— What the task asks —
Please rewrite the records below, changing every "Kjøp" to "Buy" and keeping everything else the same.

Top of Input material

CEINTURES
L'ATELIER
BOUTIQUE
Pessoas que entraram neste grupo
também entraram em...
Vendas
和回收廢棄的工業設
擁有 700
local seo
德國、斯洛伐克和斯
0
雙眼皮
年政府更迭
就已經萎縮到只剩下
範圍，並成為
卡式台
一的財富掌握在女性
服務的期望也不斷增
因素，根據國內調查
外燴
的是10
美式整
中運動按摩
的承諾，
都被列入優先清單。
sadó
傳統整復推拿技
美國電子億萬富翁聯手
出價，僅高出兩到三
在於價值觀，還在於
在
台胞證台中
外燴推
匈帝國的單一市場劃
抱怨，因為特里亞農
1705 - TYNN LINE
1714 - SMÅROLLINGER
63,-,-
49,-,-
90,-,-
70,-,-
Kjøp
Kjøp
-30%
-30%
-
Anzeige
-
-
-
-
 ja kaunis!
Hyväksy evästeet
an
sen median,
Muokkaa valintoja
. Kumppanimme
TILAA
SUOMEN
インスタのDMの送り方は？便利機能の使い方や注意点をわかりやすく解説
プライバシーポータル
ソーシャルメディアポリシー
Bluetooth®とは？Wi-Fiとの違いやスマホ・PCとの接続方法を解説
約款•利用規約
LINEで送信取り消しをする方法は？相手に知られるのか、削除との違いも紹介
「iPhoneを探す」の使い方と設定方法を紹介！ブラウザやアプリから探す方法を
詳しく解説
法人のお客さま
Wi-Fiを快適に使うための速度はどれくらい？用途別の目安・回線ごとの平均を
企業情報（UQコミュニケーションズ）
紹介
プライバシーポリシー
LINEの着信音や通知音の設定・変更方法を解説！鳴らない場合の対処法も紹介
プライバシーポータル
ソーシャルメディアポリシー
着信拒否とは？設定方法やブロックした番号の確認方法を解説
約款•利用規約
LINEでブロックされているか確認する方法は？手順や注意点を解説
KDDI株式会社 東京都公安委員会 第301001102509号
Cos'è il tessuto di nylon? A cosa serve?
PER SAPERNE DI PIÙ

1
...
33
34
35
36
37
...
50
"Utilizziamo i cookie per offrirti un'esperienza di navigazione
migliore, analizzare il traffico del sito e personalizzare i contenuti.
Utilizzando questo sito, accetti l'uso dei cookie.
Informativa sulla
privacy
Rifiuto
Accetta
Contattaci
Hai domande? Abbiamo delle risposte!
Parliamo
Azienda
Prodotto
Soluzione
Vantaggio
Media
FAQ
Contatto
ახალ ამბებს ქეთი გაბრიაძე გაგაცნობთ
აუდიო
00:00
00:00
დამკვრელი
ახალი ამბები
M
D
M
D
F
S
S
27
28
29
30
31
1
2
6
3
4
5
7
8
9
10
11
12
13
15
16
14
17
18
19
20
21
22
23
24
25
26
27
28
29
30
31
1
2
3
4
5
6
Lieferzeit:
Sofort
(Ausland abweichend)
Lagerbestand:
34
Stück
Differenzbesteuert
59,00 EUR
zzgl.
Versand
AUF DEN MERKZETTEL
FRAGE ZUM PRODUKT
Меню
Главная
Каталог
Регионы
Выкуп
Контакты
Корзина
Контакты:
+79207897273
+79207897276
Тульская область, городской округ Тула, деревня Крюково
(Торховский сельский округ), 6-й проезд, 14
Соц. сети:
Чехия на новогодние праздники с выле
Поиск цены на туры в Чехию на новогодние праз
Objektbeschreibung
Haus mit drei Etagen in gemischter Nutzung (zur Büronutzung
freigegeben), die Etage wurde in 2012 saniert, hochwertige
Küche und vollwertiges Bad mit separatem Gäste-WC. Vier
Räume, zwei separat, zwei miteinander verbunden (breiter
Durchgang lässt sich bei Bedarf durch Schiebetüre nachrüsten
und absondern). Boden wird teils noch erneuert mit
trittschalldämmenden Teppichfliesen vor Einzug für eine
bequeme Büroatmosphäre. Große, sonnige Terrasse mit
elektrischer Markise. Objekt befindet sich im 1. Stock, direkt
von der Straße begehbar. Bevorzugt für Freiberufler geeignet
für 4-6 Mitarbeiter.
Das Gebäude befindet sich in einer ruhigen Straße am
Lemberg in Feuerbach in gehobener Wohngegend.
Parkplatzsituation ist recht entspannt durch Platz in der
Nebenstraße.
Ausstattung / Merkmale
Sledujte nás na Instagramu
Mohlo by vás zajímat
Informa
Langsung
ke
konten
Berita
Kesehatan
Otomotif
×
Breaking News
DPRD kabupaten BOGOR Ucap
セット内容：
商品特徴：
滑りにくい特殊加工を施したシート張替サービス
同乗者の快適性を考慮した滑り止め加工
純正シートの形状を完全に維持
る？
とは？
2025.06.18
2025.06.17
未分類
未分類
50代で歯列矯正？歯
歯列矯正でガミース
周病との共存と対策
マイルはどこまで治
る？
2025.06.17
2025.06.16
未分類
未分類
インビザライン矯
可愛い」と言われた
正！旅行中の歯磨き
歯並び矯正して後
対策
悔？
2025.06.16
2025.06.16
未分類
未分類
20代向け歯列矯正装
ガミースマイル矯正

Bottom of Input material

— Completed exercise —
CEINTURES
L'ATELIER
BOUTIQUE
Pessoas que entraram neste grupo
também entraram em...
Vendas
和回收廢棄的工業設
擁有 700
local seo
德國、斯洛伐克和斯
0
雙眼皮
年政府更迭
就已經萎縮到只剩下
範圍，並成為
卡式台
一的財富掌握在女性
服務的期望也不斷增
因素，根據國內調查
外燴
的是10
美式整
中運動按摩
的承諾，
都被列入優先清單。
sadó
傳統整復推拿技
美國電子億萬富翁聯手
出價，僅高出兩到三
在於價值觀，還在於
在
台胞證台中
外燴推
匈帝國的單一市場劃
抱怨，因為特里亞農
1705 - TYNN LINE
1714 - SMÅROLLINGER
63,-,-
49,-,-
90,-,-
70,-,-
Buy
Buy
-30%
-30%
-
Anzeige
-
-
-
-
 ja kaunis!
Hyväksy evästeet
an
sen median,
Muokkaa valintoja
. Kumppanimme
TILAA
SUOMEN
インスタのDMの送り方は？便利機能の使い方や注意点をわかりやすく解説
プライバシーポータル
ソーシャルメディアポリシー
Bluetooth®とは？Wi-Fiとの違いやスマホ・PCとの接続方法を解説
約款•利用規約
LINEで送信取り消しをする方法は？相手に知られるのか、削除との違いも紹介
「iPhoneを探す」の使い方と設定方法を紹介！ブラウザやアプリから探す方法を
詳しく解説
法人のお客さま
Wi-Fiを快適に使うための速度はどれくらい？用途別の目安・回線ごとの平均を
企業情報（UQコミュニケーションズ）
紹介
プライバシーポリシー
LINEの着信音や通知音の設定・変更方法を解説！鳴らない場合の対処法も紹介
プライバシーポータル
ソーシャルメディアポリシー
着信拒否とは？設定方法やブロックした番号の確認方法を解説
約款•利用規約
LINEでブロックされているか確認する方法は？手順や注意点を解説
KDDI株式会社 東京都公安委員会 第301001102509号
Cos'è il tessuto di nylon? A cosa serve?
PER SAPERNE DI PIÙ

1
...
33
34
35
36
37
...
50
"Utilizziamo i cookie per offrirti un'esperienza di navigazione
migliore, analizzare il traffico del sito e personalizzare i contenuti.
Utilizzando questo sito, accetti l'uso dei cookie.
Informativa sulla
privacy
Rifiuto
Accetta
Contattaci
Hai domande? Abbiamo delle risposte!
Parliamo
Azienda
Prodotto
Soluzione
Vantaggio
Media
FAQ
Contatto
ახალ ამბებს ქეთი გაბრიაძე გაგაცნობთ
აუდიო
00:00
00:00
დამკვრელი
ახალი ამბები
M
D
M
D
F
S
S
27
28
29
30
31
1
2
6
3
4
5
7
8
9
10
11
12
13
15
16
14
17
18
19
20
21
22
23
24
25
26
27
28
29
30
31
1
2
3
4
5
6
Lieferzeit:
Sofort
(Ausland abweichend)
Lagerbestand:
34
Stück
Differenzbesteuert
59,00 EUR
zzgl.
Versand
AUF DEN MERKZETTEL
FRAGE ZUM PRODUKT
Меню
Главная
Каталог
Регионы
Выкуп
Контакты
Корзина
Контакты:
+79207897273
+79207897276
Тульская область, городской округ Тула, деревня Крюково
(Торховский сельский округ), 6-й проезд, 14
Соц. сети:
Чехия на новогодние праздники с выле
Поиск цены на туры в Чехию на новогодние праз
Objektbeschreibung
Haus mit drei Etagen in gemischter Nutzung (zur Büronutzung
freigegeben), die Etage wurde in 2012 saniert, hochwertige
Küche und vollwertiges Bad mit separatem Gäste-WC. Vier
Räume, zwei separat, zwei miteinander verbunden (breiter
Durchgang lässt sich bei Bedarf durch Schiebetüre nachrüsten
und absondern). Boden wird teils noch erneuert mit
trittschalldämmenden Teppichfliesen vor Einzug für eine
bequeme Büroatmosphäre. Große, sonnige Terrasse mit
elektrischer Markise. Objekt befindet sich im 1. Stock, direkt
von der Straße begehbar. Bevorzugt für Freiberufler geeignet
für 4-6 Mitarbeiter.
Das Gebäude befindet sich in einer ruhigen Straße am
Lemberg in Feuerbach in gehobener Wohngegend.
Parkplatzsituation ist recht entspannt durch Platz in der
Nebenstraße.
Ausstattung / Merkmale
Sledujte nás na Instagramu
Mohlo by vás zajímat
Informa
Langsung
ke
konten
Berita
Kesehatan
Otomotif
×
Breaking News
DPRD kabupaten BOGOR Ucap
セット内容：
商品特徴：
滑りにくい特殊加工を施したシート張替サービス
同乗者の快適性を考慮した滑り止め加工
純正シートの形状を完全に維持
る？
とは？
2025.06.18
2025.06.17
未分類
未分類
50代で歯列矯正？歯
歯列矯正でガミース
周病との共存と対策
マイルはどこまで治
る？
2025.06.17
2025.06.16
未分類
未分類
インビザライン矯
可愛い」と言われた
正！旅行中の歯磨き
歯並び矯正して後
対策
悔？
2025.06.16
2025.06.16
未分類
未分類
20代向け歯列矯正装
ガミースマイル矯正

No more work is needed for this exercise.